- _ESTRATTO DEL DOCUMENTO_:
┌──

Benevento-Napoli, oltre il calcio
Fase I
Quando, il 9 marzo, il Governo decise la chiusura del Paese, si fermò tutto. Compreso, ovviamente, il calcio, sospeso in un attimo, quello di Juventus-Inter, giocata la sera prima a porte chiuse. Le settimane successive, il dibattito sull’opportunità o meno di far riprendere la Serie A, infiammarono le prime pagine dei giornali. Il fronte di chi non voleva neanche sentire parlare di calcio giocato, piuttosto ampio, si sgretolò però sotto i colpo della necessità. Economica, prima di tutto: senza partite, il calcio avrebbe perso centinaia di milioni di euro. Ma anche sociale: non può esserci ritorno alla normalità se le attività che rendono, appunto, normali le nostre vite non riprendono.
Fase II
Oggi, ad oltre 7 mesi di distanza, l’illusione che tutto fosse alle spalle è svanita, al sole di un’estate ricca di calcio, mare e aperitivi. Ricca, semplicemente, di quella normalità che in epoca di Covid non ci possiamo permettere. E allora, ecco che si riaffacciano i fantasmi del lockdown, neanche pronunciato dal Presidente del Consiglio Giuseppe, ma annunciato, in Campania, del presidente De Luca. Salvo poi fare retromarcia, ieri, dopo che la protesta era sfociata in tutta la sua violenza nel centro di Napoli.

└──

- _MATERIALE DI PARTENZA_:
┌──

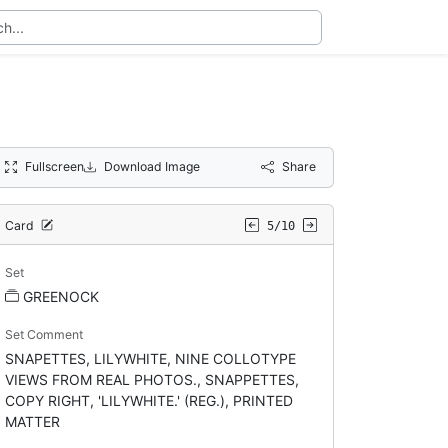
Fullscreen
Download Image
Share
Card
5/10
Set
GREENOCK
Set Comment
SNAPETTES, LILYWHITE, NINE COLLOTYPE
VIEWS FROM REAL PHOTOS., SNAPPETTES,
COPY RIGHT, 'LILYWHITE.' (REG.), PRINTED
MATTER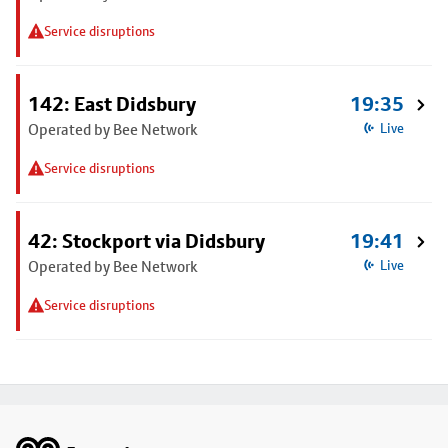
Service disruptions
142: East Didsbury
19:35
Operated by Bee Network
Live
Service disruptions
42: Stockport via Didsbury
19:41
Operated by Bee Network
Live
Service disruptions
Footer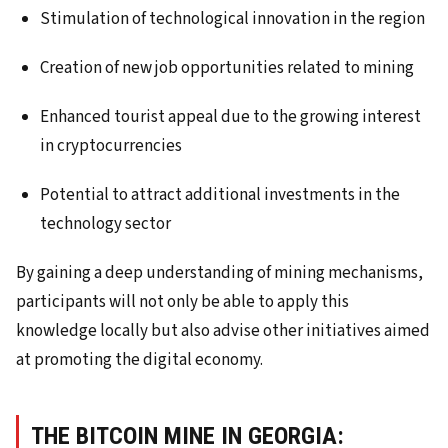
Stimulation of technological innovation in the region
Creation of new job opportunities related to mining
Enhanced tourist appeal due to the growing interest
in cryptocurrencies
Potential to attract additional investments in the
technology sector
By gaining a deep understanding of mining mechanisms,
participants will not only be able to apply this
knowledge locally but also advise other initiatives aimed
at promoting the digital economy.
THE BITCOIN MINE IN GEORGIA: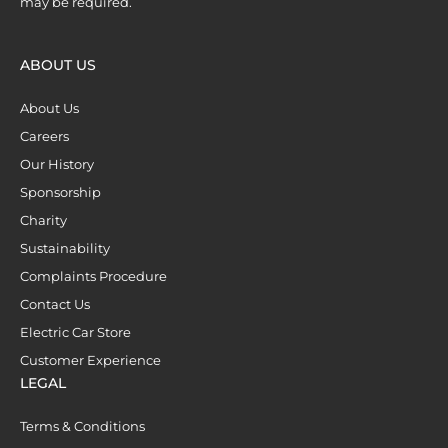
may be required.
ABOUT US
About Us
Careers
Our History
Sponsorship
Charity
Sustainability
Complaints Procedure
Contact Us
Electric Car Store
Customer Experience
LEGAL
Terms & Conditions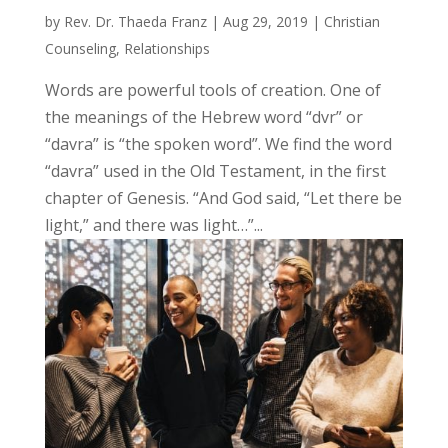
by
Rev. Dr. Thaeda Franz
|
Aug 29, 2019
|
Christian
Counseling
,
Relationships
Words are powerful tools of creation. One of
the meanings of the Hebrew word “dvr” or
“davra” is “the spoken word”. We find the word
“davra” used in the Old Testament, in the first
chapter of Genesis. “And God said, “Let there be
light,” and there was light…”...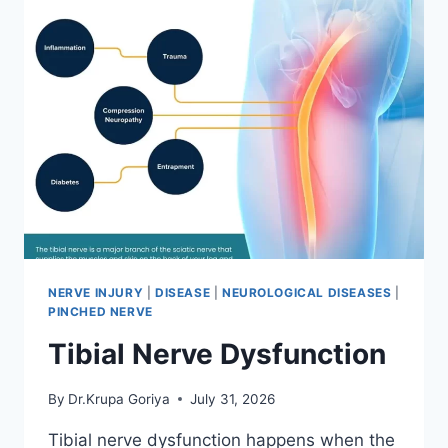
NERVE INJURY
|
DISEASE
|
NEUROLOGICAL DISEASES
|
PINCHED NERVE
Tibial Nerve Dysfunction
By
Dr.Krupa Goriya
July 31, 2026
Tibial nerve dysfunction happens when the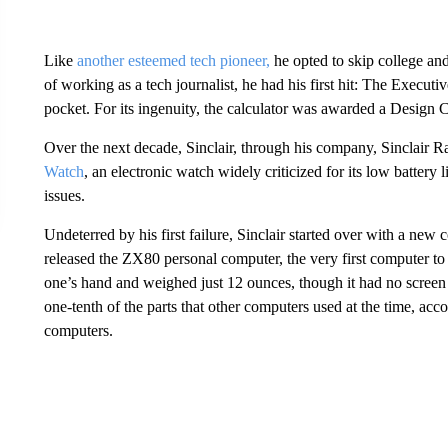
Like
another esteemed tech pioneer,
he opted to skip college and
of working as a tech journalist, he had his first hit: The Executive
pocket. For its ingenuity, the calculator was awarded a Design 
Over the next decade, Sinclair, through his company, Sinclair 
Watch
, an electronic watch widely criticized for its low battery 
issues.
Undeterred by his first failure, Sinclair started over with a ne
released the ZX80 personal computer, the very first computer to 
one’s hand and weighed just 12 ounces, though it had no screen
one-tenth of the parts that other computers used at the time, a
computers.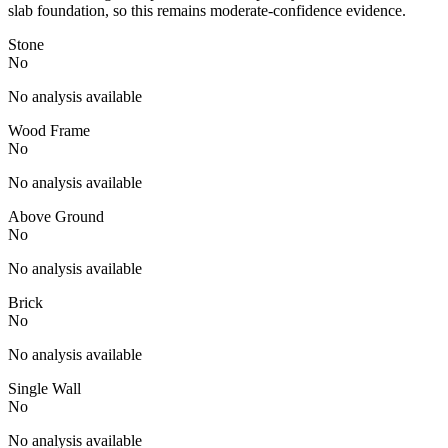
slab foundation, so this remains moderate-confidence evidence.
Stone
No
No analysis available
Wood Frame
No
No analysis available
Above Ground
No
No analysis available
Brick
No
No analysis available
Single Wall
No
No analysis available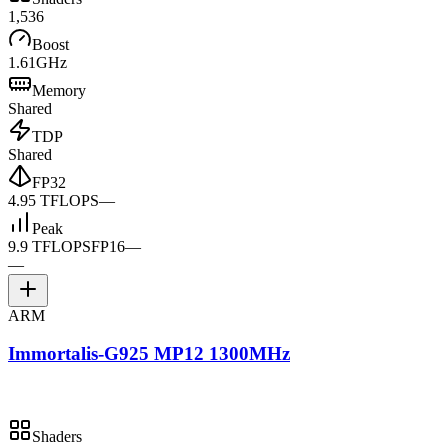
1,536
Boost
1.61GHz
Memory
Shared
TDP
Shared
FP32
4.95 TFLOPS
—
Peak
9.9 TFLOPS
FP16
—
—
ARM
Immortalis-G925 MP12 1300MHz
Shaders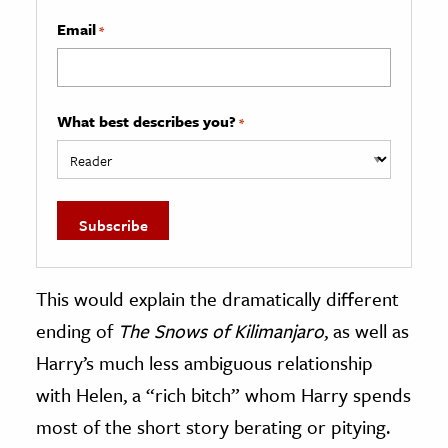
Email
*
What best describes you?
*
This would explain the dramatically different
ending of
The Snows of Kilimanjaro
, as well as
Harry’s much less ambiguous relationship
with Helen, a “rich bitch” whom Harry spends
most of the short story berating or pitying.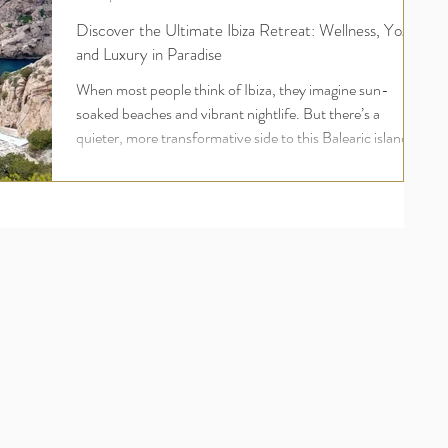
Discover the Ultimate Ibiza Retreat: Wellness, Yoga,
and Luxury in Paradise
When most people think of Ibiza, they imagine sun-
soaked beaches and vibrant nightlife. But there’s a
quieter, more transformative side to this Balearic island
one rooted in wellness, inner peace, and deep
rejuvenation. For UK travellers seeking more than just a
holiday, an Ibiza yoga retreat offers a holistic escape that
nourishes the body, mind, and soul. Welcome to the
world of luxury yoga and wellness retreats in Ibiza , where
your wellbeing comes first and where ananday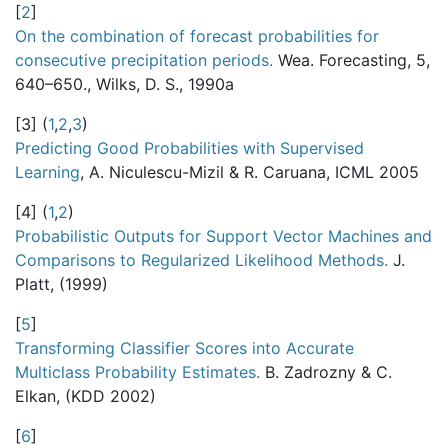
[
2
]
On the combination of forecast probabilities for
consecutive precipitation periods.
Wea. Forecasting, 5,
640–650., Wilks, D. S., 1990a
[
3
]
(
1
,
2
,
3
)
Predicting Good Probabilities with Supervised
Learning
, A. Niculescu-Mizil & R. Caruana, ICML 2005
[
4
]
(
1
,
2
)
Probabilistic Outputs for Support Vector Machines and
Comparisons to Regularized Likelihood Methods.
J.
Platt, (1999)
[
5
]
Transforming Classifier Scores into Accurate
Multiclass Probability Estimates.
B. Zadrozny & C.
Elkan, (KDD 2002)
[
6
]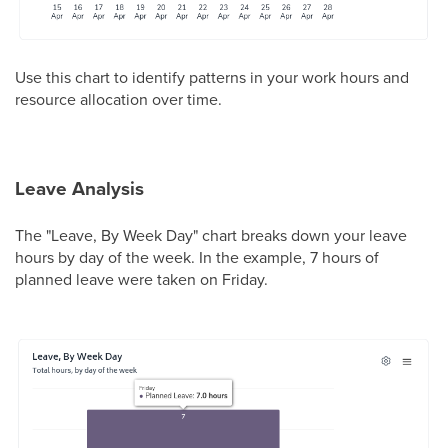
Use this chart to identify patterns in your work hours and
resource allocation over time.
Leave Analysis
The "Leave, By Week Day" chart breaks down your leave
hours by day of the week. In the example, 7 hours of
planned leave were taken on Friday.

└──

- _OBIETTIVO DEL COMPITO_:
Prosegui l'articolo su calcio e Covid a partire da dopo la sua ultima frase. Le righe non hanno alcun legame con l'articolo su calcio e Covid.

- _RISPOSTA AL PROBLEMA_:
Fase III
Scene di guerriglia urbana che hanno messo a nudo tutti i nervi scoperti di un Paese preoccupato e diviso, come la classe politica che lo governa. Salute o economia? Aspetti in realtà inscindibili, ma oggi difficilissimi da far coesistere. E il calcio? Il calcio, che da sempre ha risvolti di natura sociale e politica, deve dare un segnale forte. Farsi simbolo di serenità, di pacificazione, come è capitato tante volte in passato. A partire proprio da Benevento-Napoli, che si gioca a poche ore dalla firma di Conte sul nuovo DPCM (che, tra le altre cose, svuota di nuovo gli stadi). Sarà più di una partita, perché pur non mancando i temi di campo, fuori c’è bisogno di prendere un bel respiro e rimettere le cose al loro posto. In rigido ordine di importanza: la salute, le esigenze dell’economia, il calcio. Che non è fondamentale, né essenziale, ma aiuta, anche quando il tessuto sociale si scopre fragile ed il futuro appare incerto.